L’ex direttore generale delle Molinette, il novarese e leghista di lunga militanza Emilio Iodice ha compiuto 68 anni, l’attuale direttore regionale dell’Agricoltura già assessore alla Sanità nella giunta di Enzo Ghigo e direttore di Asl Valter Galante è del ’53, uno che su quella poltrona c’è stato dopo Monferino per poi lasciarla prima ancora che Chiamparino designasse il successo è Sergio Morgagni, 63 anni. Ne ha 62 Nicola Giorgione, attuale direttore sanitario al San Giovanni Bosco, già al vertice dell’Azienda ospedaliera di Alessandria e amico di famiglia del segretario regionale della Lega Riccardo Molinari. “Un direttore c’è e abbiamo un po’ di tempo per far tutte le valutazioni che il caso richiede”. L’assessore ostenta una certa tranquillità e non mostra fretta. Questo non significa che riempire la casella più importante della burocrazia sanitaria piemontese non resti uno dei passaggi più importanti e, probabilmente, non facili per l’amministrazione di centrodestra.
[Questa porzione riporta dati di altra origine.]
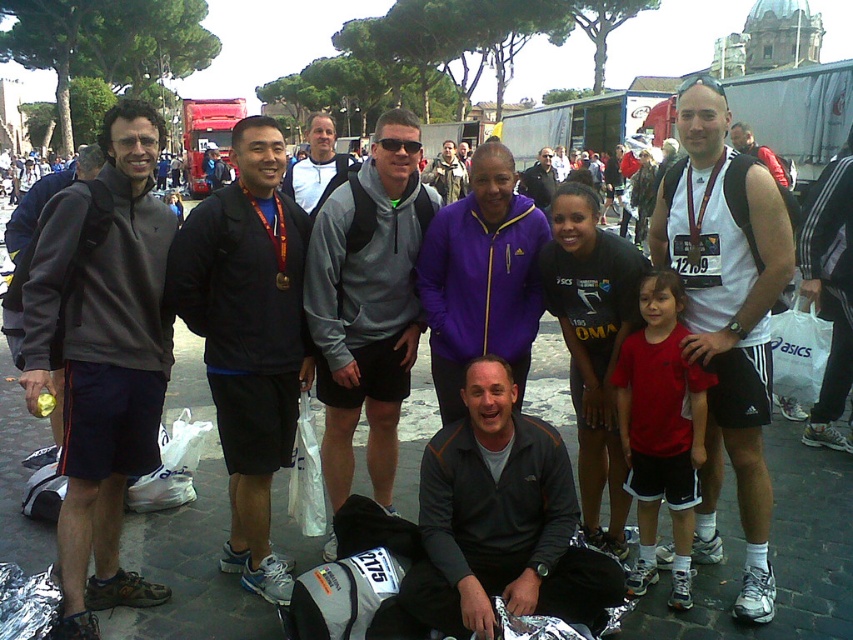
Which is above, dark gray fleece jacket at left or gray fleece jacket at center?

gray fleece jacket at center is higher up.

Is point (67, 550) farther from camera compared to point (323, 166)?

No.

You are a GUI agent. You are given a task and a screenshot of the screen. Output one action in this format:
    pyautogui.click(x=<x>, y=<y>)
    Task: Click on the dark gray fleece jacket at left
    
    Given the screenshot: What is the action you would take?
    pyautogui.click(x=102, y=355)

Between point (699, 125) and point (299, 316), which one is positioned in front?

Point (699, 125) is more forward.

Is white matte tank top at center to the right of dark gray sweatshirt at center from the viewer's perspective?

Yes, white matte tank top at center is to the right of dark gray sweatshirt at center.

Image resolution: width=853 pixels, height=640 pixels. What are the coordinates of `white matte tank top at center` in the screenshot? It's located at (726, 316).

Who is shorter, dark gray fleece jacket at center or gray fleece hoodie at center?

dark gray fleece jacket at center is shorter.

Is point (473, 410) closer to camera compared to point (415, 243)?

Yes, it is.

This screenshot has width=853, height=640. Find the location of `dark gray fleece jacket at center`. dark gray fleece jacket at center is located at coordinates coord(496,524).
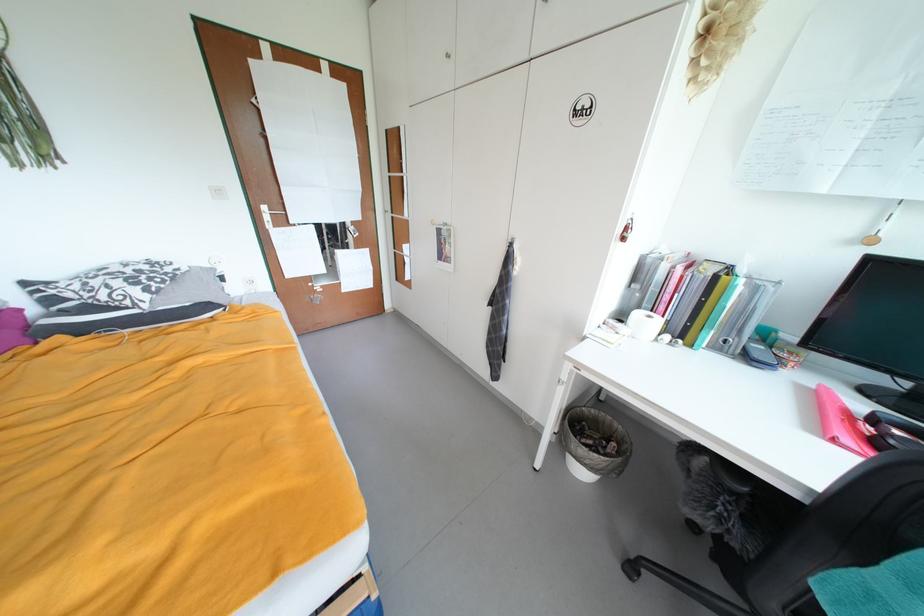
Guardare alla Granda forse sarà pure osare troppo, anche se il Cuneese ha una solida tradizione nella dirigenza in questo settore: dallo stesso Moirano, passando per l’ex parlamentare di Scelta Civica a lungo direttore di Asl Giovanni Monchiero, per non dire di Amos, la società creata a Cuneo proprio da Moirano e che negli anni ha assunto sempre più peso nella fornitura di servizi e di personale anche medico alle aziende sanitarie che ne sono socie. Nei mesi scorsi era stata avanzata la proposta di ingresso all’Asl di Alessandria, poi non se ne è fatto nulla. Ma, intanto, Amos (partecipata per 2,44%  da Aso Alessandrina, 34,93% Aso di Cuneo, 33,40% all’Asl Cn1, il 4,18% all’Asl Cn2 e il 25,05% all’Asl Asti) fattura oltre 40 miliardi di euro e ha fornito il personale per la centrale del numero unico di emergenza di Saluzzo.

La società di servizi, il cui direttore, Livio Tranchida, un bocconiano che viene accreditato di ottimi rapporti con il Carroccio lombardo, è un’altra delle cartine di tornasole per cercare di comprendere come si muoverà la Lega e, non di meno, il suo assessore nel risiko delle poltrone che contano nella sanità. Incominciando da quella più importante, in quel palazzo dove tanti direttori sono passati negli ultimi anni, ma uno soltanto ha portato lì non pochi dei sui fedelissimi e altri ne ha reclutati sul campo. Sono ancora al loro posto tutti o quasi, per non dire ai vertici delle aziende. C’è chi quella poltrona l’ha usata per esercitare il potere, chi come trampolino lasciandola anzitempo e chi per entrambe le cose. Forse, anche per questo l'assessore mette sul tavolo quel requisito solo apparentemente scontato: "Vorrei uno di mia fiducia".